The London Design Festival 2010- A Year of Collaboration and Creativity

The 2010 London Design Festival has just ended, but echoes of activity which brought the capital’s design community together will resound for many months. This has been a bumper year, with over 240 registered partner events and a tempting mixture of launches, pop-ups, exhibitions, tours and talks taking place all over the capital.

Ben Evans, the Festival’s Director commented:

“The Festival is a platform for new ideas and it is this that draws the crowds and catches media attention. Being focused on ideas is what makes the London Design Festival so distinctive”.

The eighth London Design Festival ran from 18 – 26 September and, yet again, was regarded as the ‘starter gun’ for the capital’s cultural autumn, followed closely byLondon Fashion Week and Frieze, which combine to offer six weeks of celebration of the creative industries.  However, the London Design Festival is a unique event in the sense that it embraces the entire city rather than focussing on one area or single site.  Not only does the London DesignFestival embrace the important trade fairs – 100% Design, Tent, Origin, Designers Block and the major design schools and colleges – which kick off during the nine days, but it encourages design enthusiasts to travel the length and breadth of the city to seek out new talent and concentrations of activity.

Estimates for the number of visitors to the London Design Festival events this year looks likely to reach 350,000, significantly more than who attended Festival events in 2009.

Trafalgar Square has become the Festival’s centrepiece. This year Audi sponsored an installation called Outrace, designed by Clemens Weisshaar and Reed Kram, which used eight huge robots (from Audi’s car manufacturing plant in Ingolstadt) to ‘write in light’.  The robots were fitted with LED light heads which wrote out messages which the public sent through via a website. These messages could then be viewed flickering along the base of the robots and be seen online too.

For the second year running The V&A provided an excellent hub for the Festival. The museum hosted a number of installations – and produced a special map to help visitors to navigate their way around the galleries to see the pieces. The Times sponsored a series of breakfast talks from designers and also from Ed Vaizey MP, the Culture Minister.  Designer Stuart Haygarth worked with John Jones picture framers to create an eye-catching and thought-provoking installation using off-cuts from picture frames on the marble staircase.

A series of Designer Maps were produced by Michael Johnson of johnsonbanks which offered a tour of the museum to visit a variety of objects chosen by well known designenthusiasts including Sir Paul Smith, Dame Jacqueline Wilson, model Erin O’Connor, singer Florence Welch and many others.

Max Lamb exhibited his new work in carved plaster in the magnificent surroundings of the Cast Court. The piece is a commission by HSBC Private Bank as part of their Connection Collection.

Oskar Zieta arranged his elegant ‘Blow and Roll’ ellipses over the water in the Madejski Garden.

The prestigious London Design Medal was won by Thomas Heatherwick – a very popular choice – which was celebrated at a special dinner at the Andaz Hotel.

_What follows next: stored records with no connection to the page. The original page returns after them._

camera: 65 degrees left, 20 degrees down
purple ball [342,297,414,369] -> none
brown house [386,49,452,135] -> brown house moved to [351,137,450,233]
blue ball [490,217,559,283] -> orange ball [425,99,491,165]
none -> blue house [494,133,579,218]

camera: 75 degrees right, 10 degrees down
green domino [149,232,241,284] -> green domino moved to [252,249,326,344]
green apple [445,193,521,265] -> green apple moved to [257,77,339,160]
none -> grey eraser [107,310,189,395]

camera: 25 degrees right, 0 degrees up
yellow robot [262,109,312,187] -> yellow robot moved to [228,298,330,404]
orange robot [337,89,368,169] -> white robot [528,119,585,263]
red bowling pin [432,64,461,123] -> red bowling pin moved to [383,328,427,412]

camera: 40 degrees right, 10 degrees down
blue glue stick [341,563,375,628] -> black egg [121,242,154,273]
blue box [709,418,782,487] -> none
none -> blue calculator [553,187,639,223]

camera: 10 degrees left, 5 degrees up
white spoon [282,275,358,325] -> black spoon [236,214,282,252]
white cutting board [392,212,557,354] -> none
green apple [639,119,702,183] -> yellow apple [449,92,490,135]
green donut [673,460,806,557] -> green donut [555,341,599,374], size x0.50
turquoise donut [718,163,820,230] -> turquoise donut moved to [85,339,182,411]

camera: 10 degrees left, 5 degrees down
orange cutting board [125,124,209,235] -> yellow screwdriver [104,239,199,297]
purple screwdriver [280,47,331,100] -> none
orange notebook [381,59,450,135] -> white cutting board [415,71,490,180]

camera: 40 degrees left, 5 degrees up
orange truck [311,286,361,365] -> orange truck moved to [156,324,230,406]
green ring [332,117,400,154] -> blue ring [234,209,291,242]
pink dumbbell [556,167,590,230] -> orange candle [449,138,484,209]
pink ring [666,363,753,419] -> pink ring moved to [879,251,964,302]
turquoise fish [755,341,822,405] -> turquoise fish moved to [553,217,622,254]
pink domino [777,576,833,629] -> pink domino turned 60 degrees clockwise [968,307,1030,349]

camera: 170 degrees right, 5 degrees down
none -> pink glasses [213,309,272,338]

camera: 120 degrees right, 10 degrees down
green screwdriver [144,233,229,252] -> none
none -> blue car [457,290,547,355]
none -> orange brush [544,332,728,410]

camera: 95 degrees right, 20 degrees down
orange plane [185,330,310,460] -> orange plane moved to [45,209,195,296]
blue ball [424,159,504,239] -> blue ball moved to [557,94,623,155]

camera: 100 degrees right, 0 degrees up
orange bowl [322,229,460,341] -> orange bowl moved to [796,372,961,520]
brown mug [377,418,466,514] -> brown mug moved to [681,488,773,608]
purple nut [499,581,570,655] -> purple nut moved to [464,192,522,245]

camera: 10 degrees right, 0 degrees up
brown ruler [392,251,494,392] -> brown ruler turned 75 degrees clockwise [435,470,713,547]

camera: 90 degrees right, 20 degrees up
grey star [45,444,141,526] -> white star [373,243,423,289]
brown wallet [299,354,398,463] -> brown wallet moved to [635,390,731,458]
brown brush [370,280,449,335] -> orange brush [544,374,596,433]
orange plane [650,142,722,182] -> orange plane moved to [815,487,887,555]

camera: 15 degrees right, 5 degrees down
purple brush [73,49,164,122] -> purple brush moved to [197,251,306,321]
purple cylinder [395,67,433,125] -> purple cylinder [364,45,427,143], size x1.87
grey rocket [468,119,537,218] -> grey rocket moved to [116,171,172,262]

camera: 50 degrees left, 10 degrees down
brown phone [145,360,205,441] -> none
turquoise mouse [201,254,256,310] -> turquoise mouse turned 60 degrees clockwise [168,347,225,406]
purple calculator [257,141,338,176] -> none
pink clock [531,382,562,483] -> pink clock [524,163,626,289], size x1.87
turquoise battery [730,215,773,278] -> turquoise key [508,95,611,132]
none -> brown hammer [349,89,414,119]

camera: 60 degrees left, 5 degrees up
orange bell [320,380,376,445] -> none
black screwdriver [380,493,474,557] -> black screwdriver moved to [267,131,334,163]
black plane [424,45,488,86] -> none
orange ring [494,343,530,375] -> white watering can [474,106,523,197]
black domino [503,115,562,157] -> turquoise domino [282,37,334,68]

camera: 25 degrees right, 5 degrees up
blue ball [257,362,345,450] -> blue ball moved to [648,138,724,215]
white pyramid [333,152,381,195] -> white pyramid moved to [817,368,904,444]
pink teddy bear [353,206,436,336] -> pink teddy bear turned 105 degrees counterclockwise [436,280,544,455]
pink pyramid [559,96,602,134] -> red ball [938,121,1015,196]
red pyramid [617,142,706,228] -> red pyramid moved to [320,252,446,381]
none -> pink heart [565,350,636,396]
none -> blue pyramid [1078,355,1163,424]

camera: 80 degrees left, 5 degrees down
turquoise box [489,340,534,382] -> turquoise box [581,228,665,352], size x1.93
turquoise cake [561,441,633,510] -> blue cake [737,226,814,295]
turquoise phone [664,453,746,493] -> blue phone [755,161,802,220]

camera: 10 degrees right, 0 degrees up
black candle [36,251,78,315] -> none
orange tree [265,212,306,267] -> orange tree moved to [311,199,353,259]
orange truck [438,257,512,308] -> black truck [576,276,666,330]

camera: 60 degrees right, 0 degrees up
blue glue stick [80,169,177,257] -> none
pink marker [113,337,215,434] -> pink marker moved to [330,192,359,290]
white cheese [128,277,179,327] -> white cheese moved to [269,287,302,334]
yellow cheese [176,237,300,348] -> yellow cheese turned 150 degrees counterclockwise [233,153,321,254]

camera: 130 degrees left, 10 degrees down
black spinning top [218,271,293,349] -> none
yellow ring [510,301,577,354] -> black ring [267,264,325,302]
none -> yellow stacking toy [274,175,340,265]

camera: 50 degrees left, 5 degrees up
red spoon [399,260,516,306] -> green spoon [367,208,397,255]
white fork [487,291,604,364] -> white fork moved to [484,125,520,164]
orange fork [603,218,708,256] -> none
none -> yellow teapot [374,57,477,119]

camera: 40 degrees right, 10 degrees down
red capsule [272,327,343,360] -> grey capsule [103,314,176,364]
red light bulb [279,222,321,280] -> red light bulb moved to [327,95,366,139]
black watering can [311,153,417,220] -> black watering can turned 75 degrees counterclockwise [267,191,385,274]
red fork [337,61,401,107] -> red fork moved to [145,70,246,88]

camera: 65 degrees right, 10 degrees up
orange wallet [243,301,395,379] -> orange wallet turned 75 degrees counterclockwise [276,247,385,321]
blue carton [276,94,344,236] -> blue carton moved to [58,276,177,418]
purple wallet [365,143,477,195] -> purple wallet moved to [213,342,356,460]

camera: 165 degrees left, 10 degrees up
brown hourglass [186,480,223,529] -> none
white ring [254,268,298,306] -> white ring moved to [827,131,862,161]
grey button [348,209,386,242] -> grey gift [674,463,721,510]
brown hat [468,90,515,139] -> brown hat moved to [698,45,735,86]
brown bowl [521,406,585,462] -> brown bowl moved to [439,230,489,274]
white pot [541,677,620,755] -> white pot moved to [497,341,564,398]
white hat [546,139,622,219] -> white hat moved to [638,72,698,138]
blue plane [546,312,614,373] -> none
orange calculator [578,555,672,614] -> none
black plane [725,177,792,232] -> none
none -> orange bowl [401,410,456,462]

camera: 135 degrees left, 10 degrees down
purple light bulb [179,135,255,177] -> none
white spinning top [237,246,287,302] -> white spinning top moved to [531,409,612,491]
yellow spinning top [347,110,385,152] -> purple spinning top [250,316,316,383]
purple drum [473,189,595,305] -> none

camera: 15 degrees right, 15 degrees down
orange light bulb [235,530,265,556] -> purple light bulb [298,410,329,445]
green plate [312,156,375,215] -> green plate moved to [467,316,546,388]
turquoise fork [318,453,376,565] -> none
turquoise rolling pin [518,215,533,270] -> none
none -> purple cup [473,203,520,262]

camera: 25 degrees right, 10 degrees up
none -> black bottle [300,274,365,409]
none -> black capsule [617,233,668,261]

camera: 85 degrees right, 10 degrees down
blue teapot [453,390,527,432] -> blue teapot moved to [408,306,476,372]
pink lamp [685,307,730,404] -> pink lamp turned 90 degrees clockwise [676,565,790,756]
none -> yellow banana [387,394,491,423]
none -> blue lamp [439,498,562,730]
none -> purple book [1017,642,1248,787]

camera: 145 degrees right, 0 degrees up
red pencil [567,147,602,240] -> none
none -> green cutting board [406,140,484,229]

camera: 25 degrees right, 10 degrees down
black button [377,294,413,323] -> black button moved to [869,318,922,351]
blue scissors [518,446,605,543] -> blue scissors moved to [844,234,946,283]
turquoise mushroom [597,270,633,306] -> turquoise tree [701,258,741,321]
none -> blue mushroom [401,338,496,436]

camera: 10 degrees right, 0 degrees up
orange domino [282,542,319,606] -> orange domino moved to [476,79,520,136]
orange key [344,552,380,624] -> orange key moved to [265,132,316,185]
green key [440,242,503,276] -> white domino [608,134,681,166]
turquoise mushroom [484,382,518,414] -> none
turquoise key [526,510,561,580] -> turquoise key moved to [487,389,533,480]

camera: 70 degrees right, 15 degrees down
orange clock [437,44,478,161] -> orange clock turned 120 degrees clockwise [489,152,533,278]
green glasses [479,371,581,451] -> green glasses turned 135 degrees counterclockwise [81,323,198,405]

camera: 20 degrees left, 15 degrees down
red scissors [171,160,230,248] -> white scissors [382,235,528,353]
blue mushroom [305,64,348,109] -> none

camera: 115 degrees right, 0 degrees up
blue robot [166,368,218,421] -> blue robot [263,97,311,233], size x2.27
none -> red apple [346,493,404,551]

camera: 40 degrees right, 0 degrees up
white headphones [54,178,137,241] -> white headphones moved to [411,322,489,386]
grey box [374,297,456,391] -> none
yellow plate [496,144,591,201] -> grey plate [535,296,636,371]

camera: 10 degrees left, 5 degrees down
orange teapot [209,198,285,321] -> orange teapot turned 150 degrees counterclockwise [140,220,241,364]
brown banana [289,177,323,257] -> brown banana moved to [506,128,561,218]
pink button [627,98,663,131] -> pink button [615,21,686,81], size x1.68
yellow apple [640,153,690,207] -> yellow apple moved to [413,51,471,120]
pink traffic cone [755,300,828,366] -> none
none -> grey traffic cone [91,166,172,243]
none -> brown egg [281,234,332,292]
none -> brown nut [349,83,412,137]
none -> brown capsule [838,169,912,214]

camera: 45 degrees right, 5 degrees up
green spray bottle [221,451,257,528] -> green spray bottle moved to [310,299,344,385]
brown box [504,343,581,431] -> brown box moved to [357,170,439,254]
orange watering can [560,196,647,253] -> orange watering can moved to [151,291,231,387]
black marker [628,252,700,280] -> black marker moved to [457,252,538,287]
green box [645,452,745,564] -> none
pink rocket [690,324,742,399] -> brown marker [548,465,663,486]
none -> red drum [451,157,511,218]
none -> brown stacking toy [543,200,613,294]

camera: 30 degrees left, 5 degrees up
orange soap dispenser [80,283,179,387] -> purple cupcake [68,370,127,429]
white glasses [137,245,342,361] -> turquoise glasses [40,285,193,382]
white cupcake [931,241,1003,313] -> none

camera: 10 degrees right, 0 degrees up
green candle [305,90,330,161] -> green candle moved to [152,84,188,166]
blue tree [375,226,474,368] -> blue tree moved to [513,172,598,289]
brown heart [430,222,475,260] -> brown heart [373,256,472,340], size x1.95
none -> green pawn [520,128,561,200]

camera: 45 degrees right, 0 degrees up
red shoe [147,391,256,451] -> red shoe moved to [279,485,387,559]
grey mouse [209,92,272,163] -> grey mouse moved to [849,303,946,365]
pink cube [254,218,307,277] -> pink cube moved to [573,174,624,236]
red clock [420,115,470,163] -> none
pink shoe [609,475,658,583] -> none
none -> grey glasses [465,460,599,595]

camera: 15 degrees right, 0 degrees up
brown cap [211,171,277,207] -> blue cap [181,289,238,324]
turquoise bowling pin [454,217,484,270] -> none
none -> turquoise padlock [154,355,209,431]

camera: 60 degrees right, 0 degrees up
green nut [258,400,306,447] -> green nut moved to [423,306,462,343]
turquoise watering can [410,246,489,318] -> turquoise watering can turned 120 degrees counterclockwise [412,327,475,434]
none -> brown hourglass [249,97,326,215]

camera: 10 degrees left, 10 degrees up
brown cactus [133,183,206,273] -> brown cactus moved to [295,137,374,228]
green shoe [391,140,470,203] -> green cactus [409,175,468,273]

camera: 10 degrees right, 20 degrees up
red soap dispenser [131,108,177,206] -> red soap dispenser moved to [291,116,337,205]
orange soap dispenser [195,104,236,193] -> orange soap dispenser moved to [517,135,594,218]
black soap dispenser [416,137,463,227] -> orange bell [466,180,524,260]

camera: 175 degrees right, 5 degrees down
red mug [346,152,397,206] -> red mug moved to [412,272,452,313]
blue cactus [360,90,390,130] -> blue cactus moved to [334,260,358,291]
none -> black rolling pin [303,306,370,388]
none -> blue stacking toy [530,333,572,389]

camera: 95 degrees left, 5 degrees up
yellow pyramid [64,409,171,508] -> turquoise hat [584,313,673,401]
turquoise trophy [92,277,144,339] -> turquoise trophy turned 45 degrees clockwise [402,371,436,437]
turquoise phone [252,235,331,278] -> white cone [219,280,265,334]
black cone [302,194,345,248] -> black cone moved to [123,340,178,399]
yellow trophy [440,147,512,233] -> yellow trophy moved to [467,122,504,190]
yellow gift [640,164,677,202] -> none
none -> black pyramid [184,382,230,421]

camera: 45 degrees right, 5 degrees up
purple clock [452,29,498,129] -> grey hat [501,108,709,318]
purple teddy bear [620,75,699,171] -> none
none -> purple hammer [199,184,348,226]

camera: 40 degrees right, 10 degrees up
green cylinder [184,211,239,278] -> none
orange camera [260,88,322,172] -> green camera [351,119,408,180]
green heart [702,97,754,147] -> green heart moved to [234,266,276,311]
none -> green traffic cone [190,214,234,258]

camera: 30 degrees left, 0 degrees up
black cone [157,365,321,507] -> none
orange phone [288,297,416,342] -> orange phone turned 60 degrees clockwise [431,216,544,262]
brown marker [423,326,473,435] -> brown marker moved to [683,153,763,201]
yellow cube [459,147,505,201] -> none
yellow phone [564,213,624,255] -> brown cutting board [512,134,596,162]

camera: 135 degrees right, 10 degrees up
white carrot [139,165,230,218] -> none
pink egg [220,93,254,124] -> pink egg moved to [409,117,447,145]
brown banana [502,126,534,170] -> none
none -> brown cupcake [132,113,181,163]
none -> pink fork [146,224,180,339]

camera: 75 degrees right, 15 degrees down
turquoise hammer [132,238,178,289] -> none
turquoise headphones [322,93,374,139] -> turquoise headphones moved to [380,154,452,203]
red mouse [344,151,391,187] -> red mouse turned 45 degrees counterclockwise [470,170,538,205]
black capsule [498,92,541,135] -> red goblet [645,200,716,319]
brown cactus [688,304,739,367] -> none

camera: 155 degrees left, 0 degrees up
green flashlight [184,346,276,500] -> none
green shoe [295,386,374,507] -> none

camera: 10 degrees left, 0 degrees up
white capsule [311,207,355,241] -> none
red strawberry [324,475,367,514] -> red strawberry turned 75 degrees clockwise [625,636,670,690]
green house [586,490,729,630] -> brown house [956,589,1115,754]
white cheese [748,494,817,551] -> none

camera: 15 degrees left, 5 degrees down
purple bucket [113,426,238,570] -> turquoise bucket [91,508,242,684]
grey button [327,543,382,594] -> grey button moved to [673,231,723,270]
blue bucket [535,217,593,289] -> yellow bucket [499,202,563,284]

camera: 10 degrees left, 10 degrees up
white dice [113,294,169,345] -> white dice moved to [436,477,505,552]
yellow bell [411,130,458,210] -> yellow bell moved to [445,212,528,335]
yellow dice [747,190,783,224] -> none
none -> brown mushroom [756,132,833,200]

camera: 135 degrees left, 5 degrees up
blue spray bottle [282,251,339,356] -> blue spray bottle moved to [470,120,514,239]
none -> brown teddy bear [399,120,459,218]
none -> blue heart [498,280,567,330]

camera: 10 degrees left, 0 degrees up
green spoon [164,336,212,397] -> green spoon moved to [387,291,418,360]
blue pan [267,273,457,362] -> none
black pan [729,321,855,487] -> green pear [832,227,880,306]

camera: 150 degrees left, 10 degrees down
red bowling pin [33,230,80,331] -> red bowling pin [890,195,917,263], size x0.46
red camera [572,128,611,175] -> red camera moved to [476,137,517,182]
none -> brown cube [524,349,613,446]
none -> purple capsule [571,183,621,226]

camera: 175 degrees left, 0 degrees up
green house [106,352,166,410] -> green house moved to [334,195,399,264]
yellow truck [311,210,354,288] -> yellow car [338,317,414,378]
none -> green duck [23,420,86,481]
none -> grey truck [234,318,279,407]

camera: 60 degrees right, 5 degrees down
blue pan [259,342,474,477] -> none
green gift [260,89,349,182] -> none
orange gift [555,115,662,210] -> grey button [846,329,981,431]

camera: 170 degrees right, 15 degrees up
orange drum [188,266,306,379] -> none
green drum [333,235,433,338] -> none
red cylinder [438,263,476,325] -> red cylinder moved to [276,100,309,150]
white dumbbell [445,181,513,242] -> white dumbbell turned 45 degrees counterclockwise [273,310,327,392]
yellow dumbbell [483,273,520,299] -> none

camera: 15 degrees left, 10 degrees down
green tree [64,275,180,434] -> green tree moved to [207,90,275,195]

At the Southbank Centre, Paul Cocksedge was commissioned by the Festival organizers to produce an installation for its Size + Matter initiative. His creation of ‘Drop’, a huge metal coin (as if dropped from the heavens by a giant) proved popular with people of all ages who willingly stuck pennies onto the magnetized surface, turning it from bronze to copper. Each penny added will be turned into a donation of £1 to Barnardo’s, by the charity’s main sponsors.

Design Districts are growing apace.  The well established areas of Brompton in the West, Brick Lane in the East, Southbank Centre in the South were joined this year by three new districts – Covent Garden, Fitzrovia Creative and Clerkenwell.

One of the big ‘hits’ of this year’s Festival was HEL YES! which showcased the best in Finnish food and design. This pop-up restaurant was realised by a team of Finnish designers and food visionaries. An improvised ‘campsite’ with tented seating areas, the restaurant showed off furniture made from young aspen trees from a forest near Helsinki.

And this year we even had the Anti Design Festival, instigated by Neville Brody who created a series of design ‘happenings’ in Redchurch Street in E2, which aimed to express the process of design and creativity rather than the finished product.

Sir John Sorrell, Chairman of the London Design Festival commented:

“The internationalism of the Festival was reflected in visitors from over 50 countries and projects from 35. Also the announcement of the new partnership with Beijing will take the Festival into a new era as its influence spreads worldwide”.

Next year the London Design Festival will run from 17 – 25 September 2011 and the London Design Festival team intends to build on the success of this year and create an equally memorable event.